On 27 February 1971, at Kongens Lyngby Kirke, Kongens Lyngby, Denmark, Christian married Anne Dorte Maltoft-Nielsen (3 October 1947 in Frederikssund – 2 January 2014 in Copenhagen) who thus became Her Excellency Countess Anne Dorte of Rosenborg. Although lacking the prior royal assent of the monarch given in the Council of State that the law required, the king expressed no personal opposition to his nephew's choice of bride and, according to Christian, the king's private consent later had to be formally registered by the King-in-Council. In a 1985 interview with Billed-Bladet, Count Christian had explained (translated from Danish):
As protocol dictates, I had to ask my uncle, King Frederik IX, if he had any objections to my getting engaged...I knew I would have to renounce my title of prince and my right of succession if I married her. I was number four in the line of succession after Princess Margrethe, Princess Benedikte, and my father. My brother, Ingolf, had two years previously lost his princely title and succession right when he married a commoner, Countess Inge. Now I was ready to follow him. To me, it didn't matter if I were in line for the throne or not...My uncle, of course, had nothing against a union between Anne Dorte and me.

Count Christian and Countess Anne Dorte had three daughters:
- Countess Josephine Caroline Elisabeth of Rosenborg (b. Frederikssund, 29 October 1972), married firstly in Lyngby on 3 October 1998 Thomas Christian Schmidt (b. Copenhagen, 22 April 1970), and had two children, married secondly on 6 August 2019 Kenneth Schmidt, without issue.
- Countess Camilla Alexandrine Cristine of Rosenborg (b. Frederikssund, 29 October 1972), married firstly in Søllerød Kirke, Søllerød, on 18 May 1995 Mikael Rosanes (b. 8 February 1952), and had four children, married secondly on 25 Aug 2018 Ivan Ottesen, without issue.
- Countess Feodora Mathilde Helena of Rosenborg (b. Frederikssund, 27 February 1975), married firstly at Holmens Kirke, in Copenhagen, on 31 July 2004 and divorced in 2006 Eric Hervé Patrice Patte (b. Pont-à-Mousson, 20 Aug 1976), without issue, married secondly in Copenhagen on 8 September 2008 Morten Rønnow (b. Tärnby, 18 June 1968), with issue.

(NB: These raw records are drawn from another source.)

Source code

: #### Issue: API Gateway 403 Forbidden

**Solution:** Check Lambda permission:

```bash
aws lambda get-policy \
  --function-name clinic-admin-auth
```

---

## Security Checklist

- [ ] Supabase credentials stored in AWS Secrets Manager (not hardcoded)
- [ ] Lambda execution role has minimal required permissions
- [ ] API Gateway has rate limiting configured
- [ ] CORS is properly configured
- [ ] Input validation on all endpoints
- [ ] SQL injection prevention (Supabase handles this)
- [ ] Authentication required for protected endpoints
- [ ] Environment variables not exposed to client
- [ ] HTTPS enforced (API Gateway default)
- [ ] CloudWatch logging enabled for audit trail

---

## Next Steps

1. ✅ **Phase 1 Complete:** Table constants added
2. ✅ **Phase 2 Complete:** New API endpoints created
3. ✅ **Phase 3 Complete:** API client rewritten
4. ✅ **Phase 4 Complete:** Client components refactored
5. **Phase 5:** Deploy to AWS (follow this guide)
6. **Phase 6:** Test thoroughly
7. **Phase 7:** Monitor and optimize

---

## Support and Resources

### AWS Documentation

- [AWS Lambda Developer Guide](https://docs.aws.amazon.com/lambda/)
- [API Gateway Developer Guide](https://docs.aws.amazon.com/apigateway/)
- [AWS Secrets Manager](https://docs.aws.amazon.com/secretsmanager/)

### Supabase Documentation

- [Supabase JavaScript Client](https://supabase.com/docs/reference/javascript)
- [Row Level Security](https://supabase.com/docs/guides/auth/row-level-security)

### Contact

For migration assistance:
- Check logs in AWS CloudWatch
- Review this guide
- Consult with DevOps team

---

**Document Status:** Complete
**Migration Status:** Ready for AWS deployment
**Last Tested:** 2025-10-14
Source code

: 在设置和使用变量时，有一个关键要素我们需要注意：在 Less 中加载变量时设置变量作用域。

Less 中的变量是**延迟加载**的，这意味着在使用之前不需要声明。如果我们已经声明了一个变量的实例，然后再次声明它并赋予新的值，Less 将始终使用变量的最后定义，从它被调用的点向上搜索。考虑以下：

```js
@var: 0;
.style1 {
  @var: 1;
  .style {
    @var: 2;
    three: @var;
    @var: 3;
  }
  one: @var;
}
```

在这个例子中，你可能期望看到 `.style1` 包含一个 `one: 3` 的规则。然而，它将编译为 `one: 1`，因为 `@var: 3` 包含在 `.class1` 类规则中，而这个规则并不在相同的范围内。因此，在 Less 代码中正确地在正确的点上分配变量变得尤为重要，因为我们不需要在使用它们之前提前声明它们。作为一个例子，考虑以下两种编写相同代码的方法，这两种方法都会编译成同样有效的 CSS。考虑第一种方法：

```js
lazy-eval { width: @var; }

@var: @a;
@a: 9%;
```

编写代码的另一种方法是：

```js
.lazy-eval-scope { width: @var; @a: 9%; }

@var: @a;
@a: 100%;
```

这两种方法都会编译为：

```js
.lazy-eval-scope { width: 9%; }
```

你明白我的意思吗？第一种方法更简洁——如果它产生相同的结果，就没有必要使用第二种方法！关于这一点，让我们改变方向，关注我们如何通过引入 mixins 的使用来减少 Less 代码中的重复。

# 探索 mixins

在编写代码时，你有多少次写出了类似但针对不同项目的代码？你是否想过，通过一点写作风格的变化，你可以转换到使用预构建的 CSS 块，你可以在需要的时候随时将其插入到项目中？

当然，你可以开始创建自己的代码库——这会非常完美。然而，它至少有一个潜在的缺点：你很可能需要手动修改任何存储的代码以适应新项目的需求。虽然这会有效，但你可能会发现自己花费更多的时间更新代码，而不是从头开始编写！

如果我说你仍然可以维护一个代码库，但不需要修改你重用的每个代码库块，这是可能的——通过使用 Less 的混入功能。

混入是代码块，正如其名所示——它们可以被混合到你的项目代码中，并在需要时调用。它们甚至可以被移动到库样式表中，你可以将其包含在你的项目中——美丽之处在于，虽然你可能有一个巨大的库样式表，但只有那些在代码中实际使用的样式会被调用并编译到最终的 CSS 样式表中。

All three were born “Komtesser” a lower title than “Grevinde” which translates to “Countess” from birth. And a title that all daughters of Counts in Denmark are given.

==Public life==
Count Christian took part in some major public events associated with the royal family, in 2004, he and Countess Anne Dorte attended the wedding on 14 May 2004 of Crown Prince Frederik at Copenhagen Cathedral, Copenhagen and the subsequent reception at Fredensborg Palace. They also attended the Memorial Service in honour of Empress Maria Feodorovna of Russia held on 22 September 2006. They were included in the official guest-list as members of the Danish Royal Family when they attended the luncheon to celebrate the 75th birthday of Prince Henrik at Fredensborg Palace on 11 June 2009; and the ruby jubilee celebrations for Queen Margrethe.

==Death==
Count Christian died on 21 May 2013 (aged 70) at Gentofte Hospital, Copenhagen in Denmark. A number of members of the Danish royal family, led by Queen Margrethe, attended Count Christian's funeral, held at Lyngby Church on 29 May 2013. His wife Countess Anne Dorte of Rosenborg died just 7 months later on 2 January 2014 in Copenhagen.